- [Source extract]:
━━━━━━━━

As armies and fortifications became larger and more expensive to maintain, kings increasingly found themselves in debt. Medieval kings were unable to tax or confiscate property except that of Jews because their power was circumscribed by the rights and privileges of the estates. In order to raise funds, kings borrowed money, debased the coinage of the realm, sold crown lands, and pawned the royal jewels. 11   Eventually, medieval monarchs began to levy taxes on the estates. At first, the concessions granted to the king to levy such taxes were valid only for the estate that had granted them and only for the purpose for which they had been requested. The idea of a general tax on all subjects came about slowly. Gradually, the financial institutions set up by kings to collect revenues from their private lands became public institutions that collected taxes conceded by the estates. 12

Medieval monarchs were helped in their centralizing efforts by the support they received for such efforts by the bourgeoisie and the lower nobility. The burden of direct taxation fell most heavily on the bourgeoisie because movable property (i.e., commodities bought and sold) could be more easily taxed than such fixed property as land. Nevertheless, the bourgeoisie did not much resist because it benefited from the territory-wide legal systems that were also being developed by medieval kings at the time. Towns began to renounce their privileges and autonomy and integrated themselves into these emerging territory-wide legal frameworks, which came to link capitalism and state power in a single political formation. 13

For its part, the lower nobility was also in favor of the centralizing efforts of medieval kings. Many lesser vassals were barely able to live as gentlemen because their lands were too small and unproductive. It was from their ranks that kings recruited tax collectors and judges. They were paid good salaries and given gifts of additional land. From the ranks of the lesser nobility, then, medieval monarchs began to build a corps of professional administrators; in this way monarchs could bypass the upper nobility. 14

 

Emergence Of Professional State Administration

Although certain practices of feudal governance remained within the medieval state, such as dispensing justice through personal rule, and dynastic politics based on family ties and feudal obligations, increasingly a new apparatus of power—a new set of institutions, offices, and techniques of exercising power—emerged; it was envisioned and created as separate and distinct from the persons of the rulers themselves.

━━━━━━━━

- [Extracted records]:
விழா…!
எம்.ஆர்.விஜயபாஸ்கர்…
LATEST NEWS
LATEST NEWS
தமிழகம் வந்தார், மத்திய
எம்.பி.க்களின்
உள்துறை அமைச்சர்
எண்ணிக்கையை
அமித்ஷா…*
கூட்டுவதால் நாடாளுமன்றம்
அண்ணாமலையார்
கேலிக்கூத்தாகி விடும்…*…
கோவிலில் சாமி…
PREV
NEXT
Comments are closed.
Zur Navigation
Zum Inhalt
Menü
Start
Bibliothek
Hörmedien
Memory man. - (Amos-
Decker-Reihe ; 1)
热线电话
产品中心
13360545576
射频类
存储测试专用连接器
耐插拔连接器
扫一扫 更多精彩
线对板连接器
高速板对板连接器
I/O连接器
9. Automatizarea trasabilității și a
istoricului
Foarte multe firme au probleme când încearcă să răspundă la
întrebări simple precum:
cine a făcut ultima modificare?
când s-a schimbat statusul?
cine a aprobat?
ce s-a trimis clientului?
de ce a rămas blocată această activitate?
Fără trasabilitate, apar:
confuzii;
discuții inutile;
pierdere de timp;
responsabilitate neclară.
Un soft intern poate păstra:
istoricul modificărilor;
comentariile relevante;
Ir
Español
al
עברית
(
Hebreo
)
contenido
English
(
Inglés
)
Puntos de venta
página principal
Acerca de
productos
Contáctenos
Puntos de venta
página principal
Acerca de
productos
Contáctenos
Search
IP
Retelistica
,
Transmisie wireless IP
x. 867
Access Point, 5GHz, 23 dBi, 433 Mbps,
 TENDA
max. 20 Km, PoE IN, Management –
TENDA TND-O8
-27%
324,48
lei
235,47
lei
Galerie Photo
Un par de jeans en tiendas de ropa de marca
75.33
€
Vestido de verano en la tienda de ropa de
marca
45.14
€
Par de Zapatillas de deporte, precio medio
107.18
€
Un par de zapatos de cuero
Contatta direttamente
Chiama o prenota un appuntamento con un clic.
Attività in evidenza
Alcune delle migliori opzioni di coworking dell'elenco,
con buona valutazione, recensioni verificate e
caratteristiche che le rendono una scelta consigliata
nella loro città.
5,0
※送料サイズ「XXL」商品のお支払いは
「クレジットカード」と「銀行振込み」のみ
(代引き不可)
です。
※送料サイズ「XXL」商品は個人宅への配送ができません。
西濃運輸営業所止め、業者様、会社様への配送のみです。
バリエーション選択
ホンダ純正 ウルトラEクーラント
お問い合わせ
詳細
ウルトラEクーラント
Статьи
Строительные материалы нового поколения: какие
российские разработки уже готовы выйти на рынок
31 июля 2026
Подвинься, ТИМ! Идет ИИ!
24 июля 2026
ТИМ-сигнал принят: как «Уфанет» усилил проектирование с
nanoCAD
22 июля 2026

━━━━━━━━

- [Work to complete]: In the text on medieval state-building, rewrite the paragraph beginning "For its part, the lower nobility" as a short bulleted list that keeps its main facts.

- [Solution to this exercise]:
- The lower nobility supported medieval kings' centralizing efforts.
- Many lesser vassals had lands too small and unproductive to live comfortably as gentlemen.
- Kings recruited tax collectors and judges from this group and paid them good salaries and gifts of additional land.
- In this way, monarchs built a corps of professional administrators and could bypass the upper nobility.